Julia Gala De Pablo
- Course: PhD in Biophysics, Molecular and Nanoscale Physics
What is your research project about?
In my project I am trying to develop a diagnostic platform using microfluidics and Raman spectroscopy.
This allows manipulating very small volumes of liquids that will contain cells from the patient's sample and obtaining chemical information from those cells.
The idea is to be able to analyse a sample from a patient and identify the presence of diseases such as cancer.
What makes you passionate about what you are studying?
I really enjoy pushing myself every day and learning new things while solving new problems.
This project also has a multidisciplinary approach, so I can work in the interface between biology and physics.
Why did you decide to do a research degree?
I enjoy research and this is what I want to do for a living.
I had a great experience here as an Erasmus student and got the chance to do a summer project with my current supervisor. I enjoyed the science and the working environment.
How would you describe an average day in the life of a Leeds research student?
Science can be a bit frustrating sometimes. Planning the experiments ahead is essential.
We try to do lab in the morning or during the whole day (9-5) and then do analysis in the breaks between experiments or in the afternoon.
Having a day of the week for reading some literature is also useful.

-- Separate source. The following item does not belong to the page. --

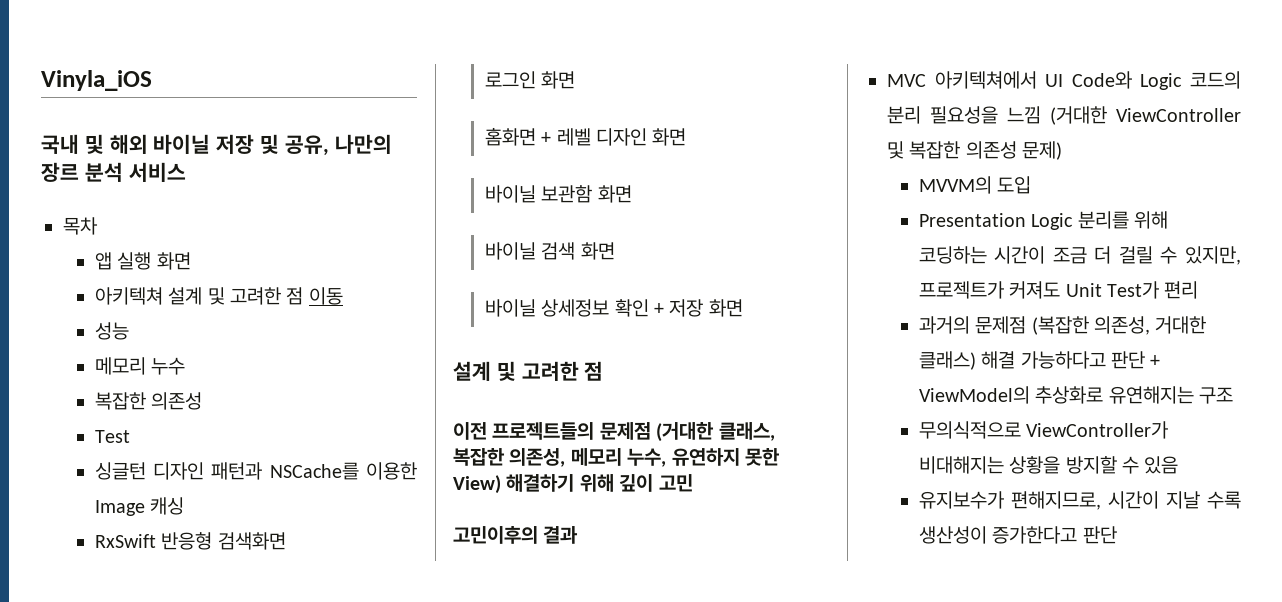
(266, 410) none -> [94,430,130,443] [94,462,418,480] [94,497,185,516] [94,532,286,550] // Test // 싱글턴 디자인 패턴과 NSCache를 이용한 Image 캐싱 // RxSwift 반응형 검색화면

A lot of PhD students work in the same office which makes it a good place to discuss your science with someone with a different background. Also there is always time for a tea break.
What has been the most challenging aspect of your PhD?

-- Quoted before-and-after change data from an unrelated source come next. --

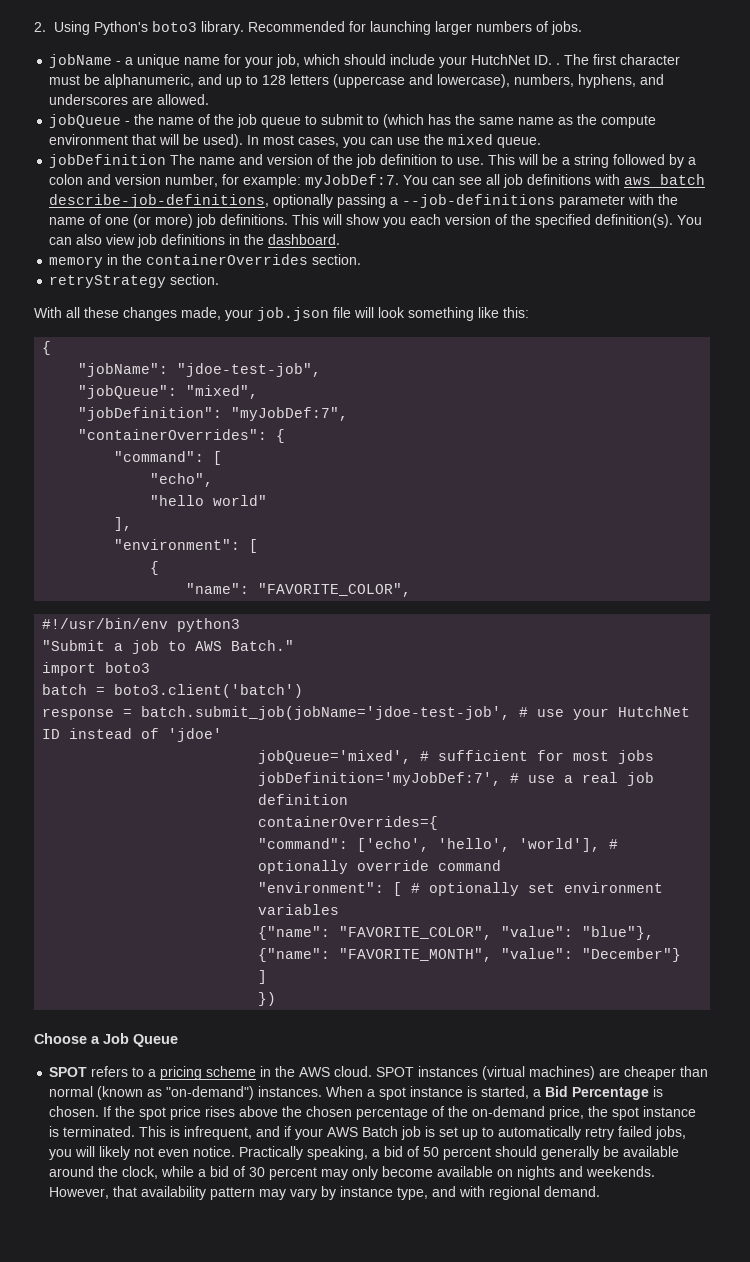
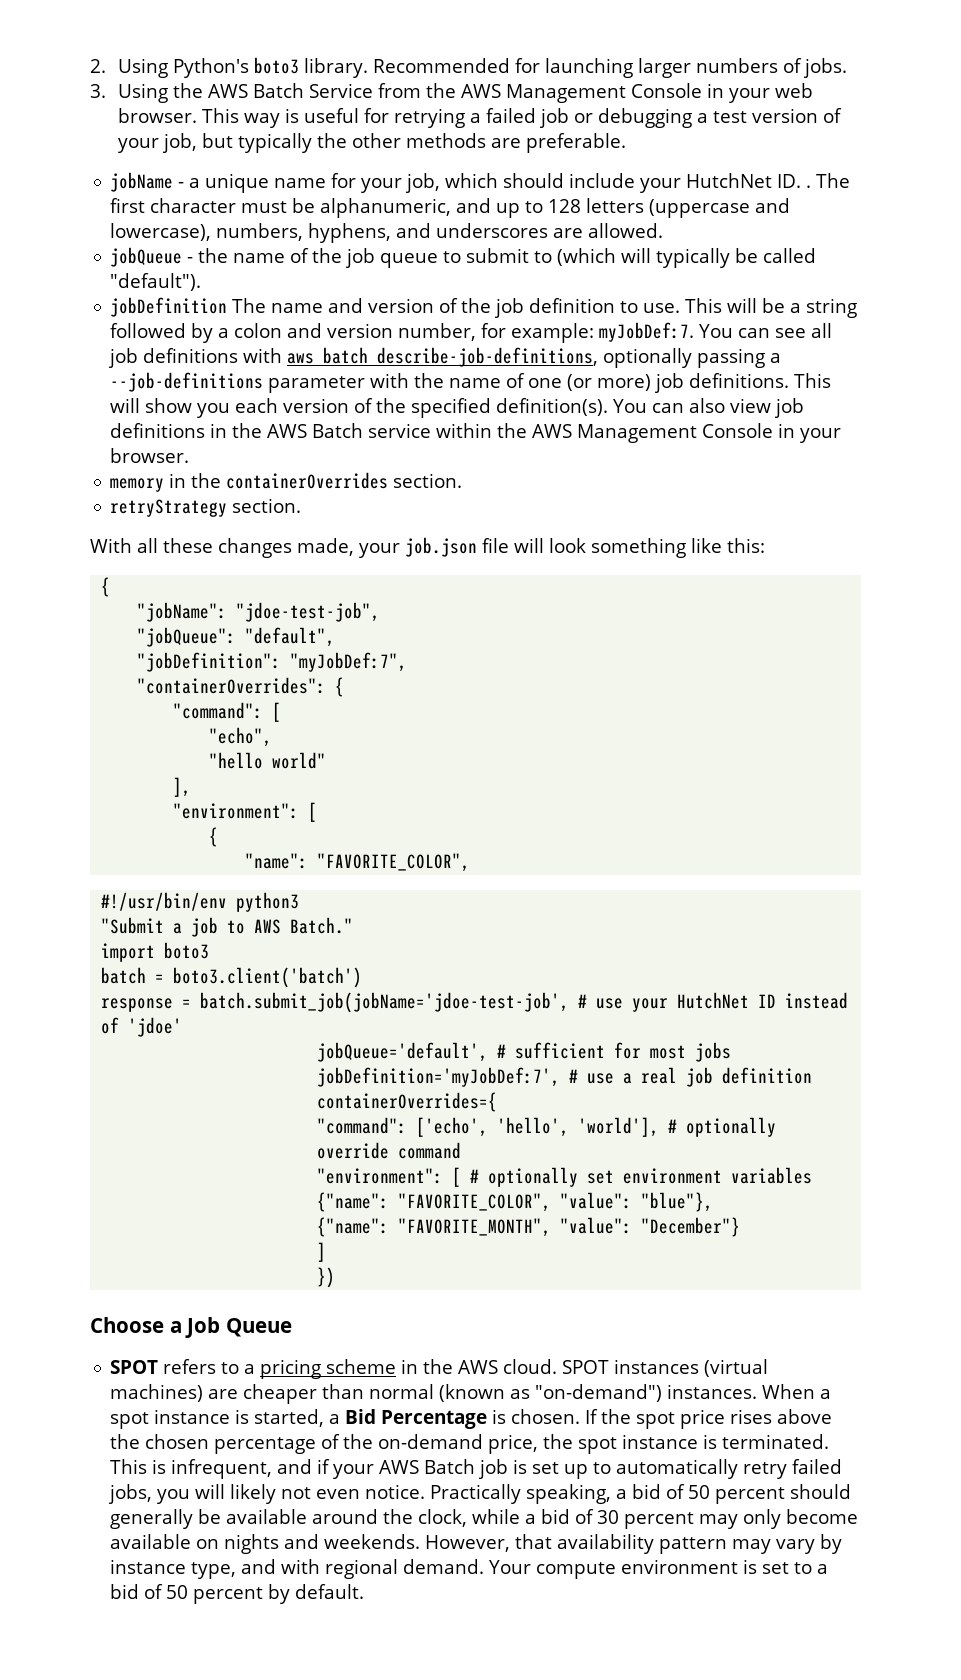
(582, 28) none -> [90,83,813,103] [117,108,842,128] [117,133,626,153] // 3. Using the AWS Batch Service from the AWS Management Console in your web browser. This way is useful for retrying a failed job or debugging a test version of your job, but typically the other methods are preferable.
[428,114,657,128] [49,134,542,148] has the same name as the compute environment that will be used). In most cases, you can use the mixed queue. -> [621,248,817,268] [110,273,202,291] will typically be called "default").
[268,234,341,245] dashboard. -> [267,423,842,443] [110,448,190,463] AWS Batch service within the AWS Management Console in your browser.
[186,385,259,399] "mixed", -> [245,627,336,647] "default",
[258,750,412,764] jobQueue='mixed', -> [317,1042,489,1062] jobQueue='default',
(601, 1191) none -> [489,1559,829,1579] [110,1584,365,1604] Your compute environment is set to a bid of 50 percent by default.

Science doesn’t always work the first time you try it.
When you are designing experiments, a small thing can mean nothing works. Patience and perseverance are essential to survive a PhD.

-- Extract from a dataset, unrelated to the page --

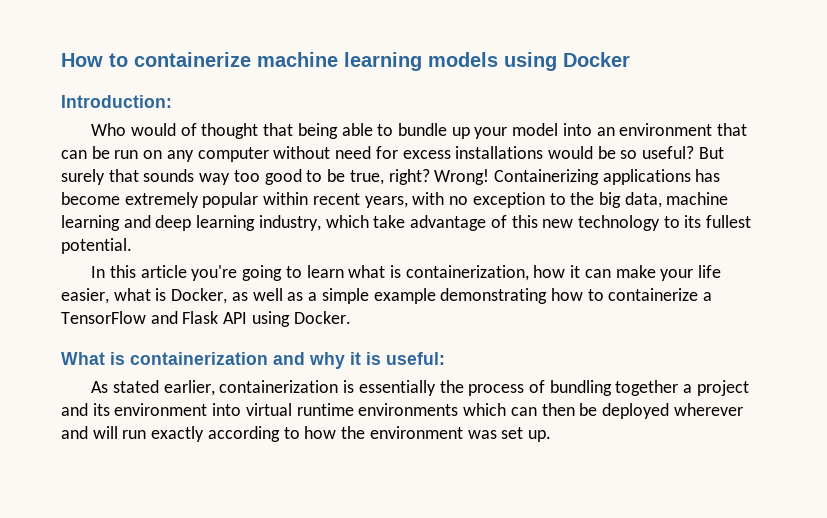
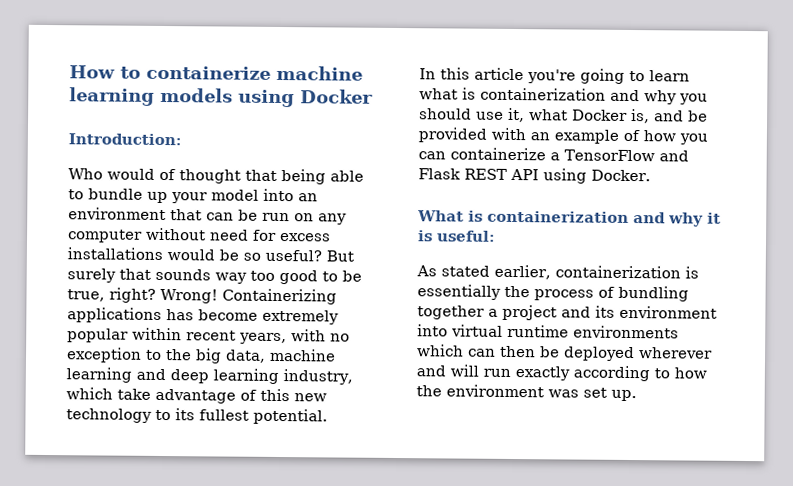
[405,265,722,281] [61,288,604,304] containerization, how it can make your life easier, what is Docker, as well as a simple example demonstrating how to -> [480,87,708,105] [419,107,708,124] [418,127,708,145] [418,151,446,160] containerization and why you should use it, what Docker is, and be provided with an example of how you can
(219, 317) none -> [464,168,507,180] REST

What are the main skills which you have developed?
In general I think you just become better at learning new things really quickly.
I have also learnt to work as part of a team and how important collaboration is in multidisciplinary science.
You learn to think out of the box and be more critic with what other people publish.
What have you enjoyed most about your PhD?
The chance to work with the equipment they have here is great. But mostly what I have enjoyed the most about my PhD is the people that work with you and you become very good friends.
What would you say to other international research students thinking of coming to Leeds University to study for a PhD?
Leeds is a great place to do a PhD as an international student. This city is full of students from everywhere all around the world.
I’ve always felt that the University of Leeds takes very good care of their international students.
You will find lots of meetings, clubs and societies, some of them specific for international students.
Leeds is exactly the right size, with plenty of different places to explore. Rent won’t be too expensive and you won’t have to share a room like in London.
In Leeds there is always something going on - concerts, activities, sporting matches. Leeds at night is also very active, and you will find plenty of opportunities to party.